Le conseil du 14 novembre a été plus politique que d’habitude. Après une présentation des rapports d’activités de Brest Métropole, une délibération a donné lieu à des prises de position très différentes entre d’un coté le PS et l’opposition (pour) et de l’autre coté une Autre Gauche pour l’Avenir de Plouzané et notre groupe (contre) : la mise en place de 9 caméras de vidéosurveillance.

Voici le contenu de notre intervention.

« Il n’est pas facile de lutter contre la vidéosurveillance qu’on appelle pudiquement vidéoprotection. Les choses semblent aller de soi : on rencontre un problème à tel endroit, il faut installer des caméras. Quand nous refusons et nous nous opposons, nous nous faisons traiter d’idéologues alors que de fait, l’idéologie non rationnelle est du côté de ceux qui trouve là une réponse technologique automatique.

Pourquoi être contre ? Voici 3 raisons.

  • Premièrement, l’efficacité est très loin d’être démontrée. Il faut dire que le problème est complexe à analyser. Une des études les plus récentes et les plus scientifiques est Belge et date de 2013. Elle conclut à une absence d’efficacité pour la délinquance prévue, une efficacité toute relative - en déplaçant le problème - pour les agressions, violences, escroqueries, et un léger effet dissuasif. Une petite efficacité est, d’après cette étude, obtenue par l’observation immédiate des images ; ce qui ne sera pas le cas ici. Quant à l’efficacité pour élucider les délits, des études anglaises ont montré que la vidéosurveillance ne contribuait à l’élucidation des infractions que de manière marginale (3%).
  • Deuxièmement, nous mettons le doigt dans un engrenage qui risque de nous faire devoir installer des caméras pour surveiller des espaces de plus en plus nombreux augmentant ainsi le cout du dispositif. Il ne faut pas oublier que les coûts de maintenance sont de 10 % en moyenne. Enfin pour que les caméras puissent permettre une identification - dans les rares cas où c’est possible - il faudra assurer un éclairage suffisant allant à l’encontre des efforts d’économie actuels et provoquant des pollutions lumineuses supplémentaires.
  • Enfin, il y a atteinte aux libertés. Alors, même si la majorité d’entre nous ne fait rien de répréhensible, et croit donc n’avoir rien à cacher, mettre en place un dispositif de surveillance, est une atteinte aux libertés. Des images sont collectées, et le risque de leur exploitation existe, faible peut-être aujourd’hui, mais demain, qui peut le dire ?

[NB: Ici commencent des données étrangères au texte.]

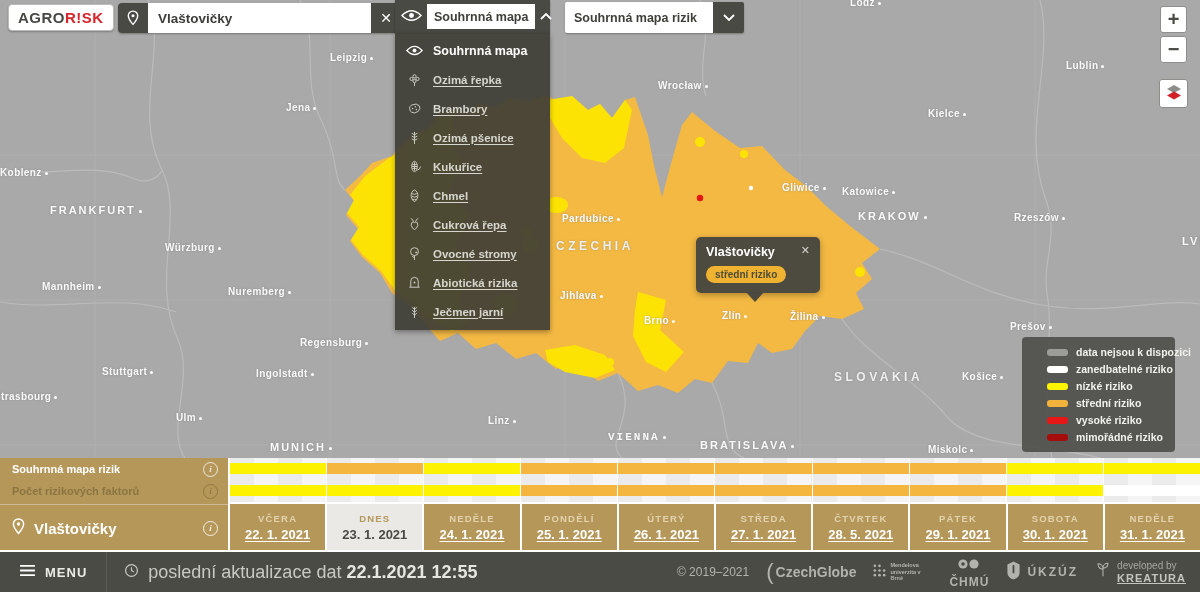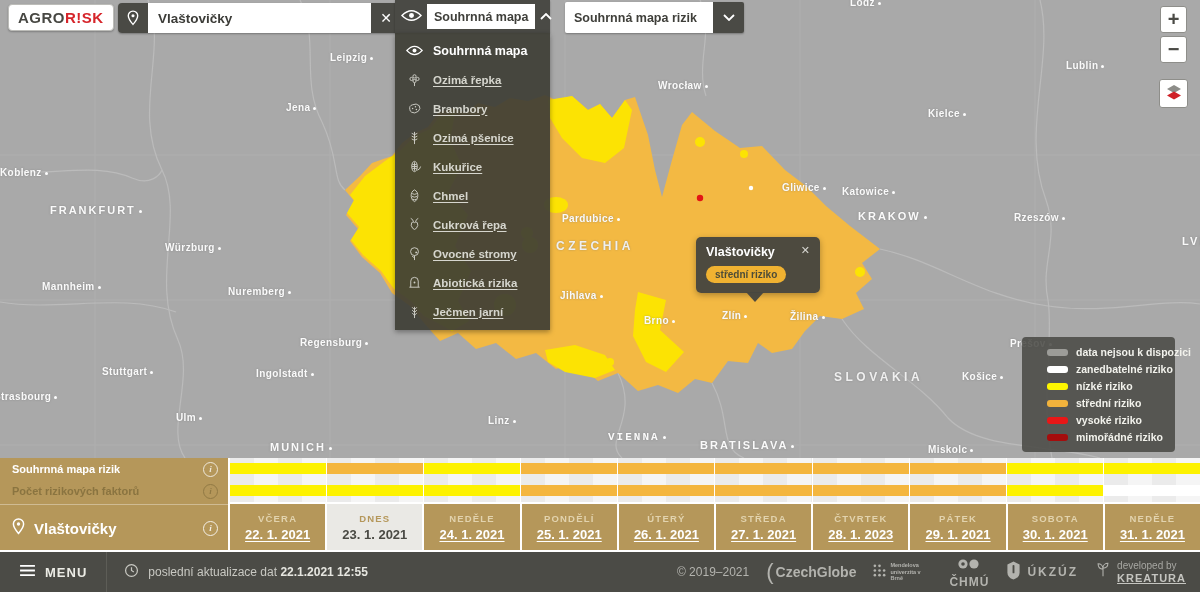"Prešov" span.map-label { top: 338px -> 321px }
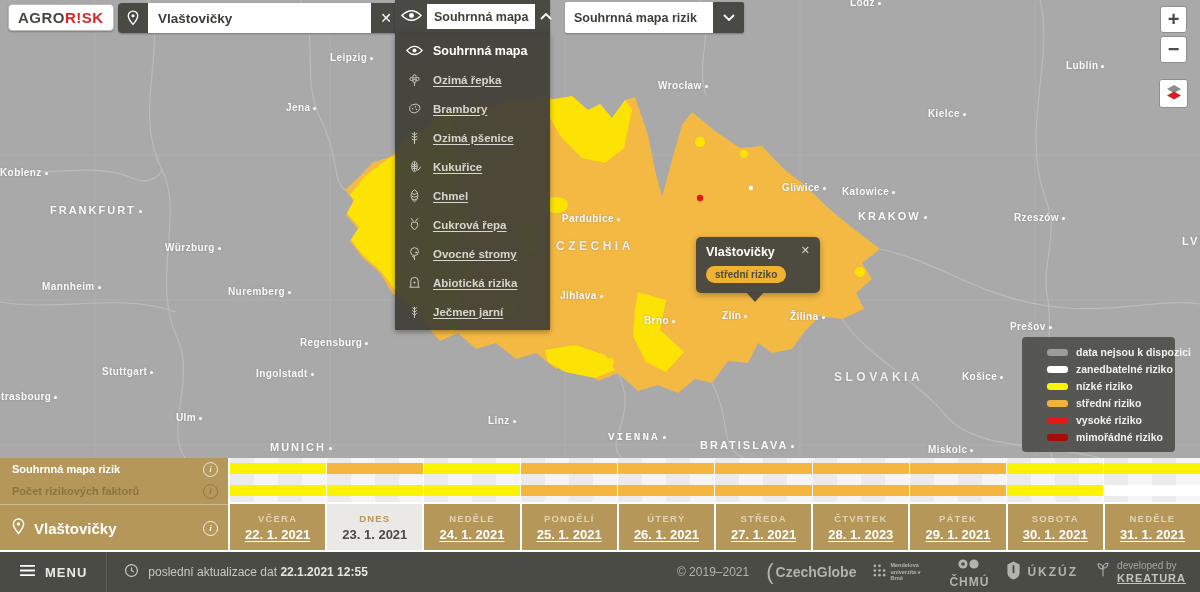"28. 1. 2023" span.day-date { text: 1. 2023 -> 5. 2021 }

Alors comment aurait-on pu faire autrement ?

Tous les rapports le disent : avant toute mise en place d’un tel système, il faut avoir analysé le problème, réuni toutes les parties prenantes, essayer les autres solutions : plus de présence d’adulte, meilleure surveillance des enfants, élagage des arbres et bosquets pour dégager les vues, etc. Rien de cela n’a été fait. Si c’est prévu… tant mieux, mais retardons la mise en place de caméras et voyons l’évolution de la situation. Voilà un beau chantier pour des Conseils Consultatifs de Quartier.

La prévention vaut toujours mieux que la répression une fois le délit effectué. N’en déplaise à ceux qui ont démantelé la police de proximité parce qu’un ancien président croyait que la police n’est pas faite pour faire de la prévention.

Les solutions aux problèmes comme la délinquance ne peuvent pas être simples comme la mise en place de caméras. L’action doit être sur le fond et le long terme : l’éducation, la citoyenneté, la concertation, la présence de forces de l’ordre, l’ouverture de centres sociaux tard le soir et les week-ends, la présence sur le terrain comme le préconise et le fait Brest. D’ailleurs Brest s’est plusieurs fois opposée à la mise en place de ce type de systèmes.

Enfin, rappelons, qu’à court terme, la protection des personnes et des biens est toujours de la compétence de l’état. L’installation du dispositif que vous nous proposez est l’acceptation explicite d’un transfert de charge.

Il y a là un choix de modèle de société ; mettre en place un dispositif technologique ouvrant la porte à des risques pour nos libertés et espérer que le problème se résolve ou résister à la tentation de la facilité et trouver une solution durable, humaine et collective.

Nous voterons contre. »

Sur le même sujet,

« Pour nous, une machine un robot une caméra ne pourront jamais remplacer une personne dans un rôle d’éducation de prévention. Le principe fondamental n’est pas d’élucider ou d’empêcher à la marge les incivilités ou la délinquance mais de responsabiliser et d’éduquer pour que ces faits ne se produisent pas. Et dans ce rôle là, jamais rien ne remplacera un regard (ferme et bienveillant), une écoute une parole un échange un lien un sentiment une émotion. Et cela une machine une caméra un robot ne le feront jamais. Des études ont montré que même dans les apprentissages, un ordinateur ne remplacera pas le regard surtout s’il est bienveillant d’un ou une maitre(sse) professeur, guide...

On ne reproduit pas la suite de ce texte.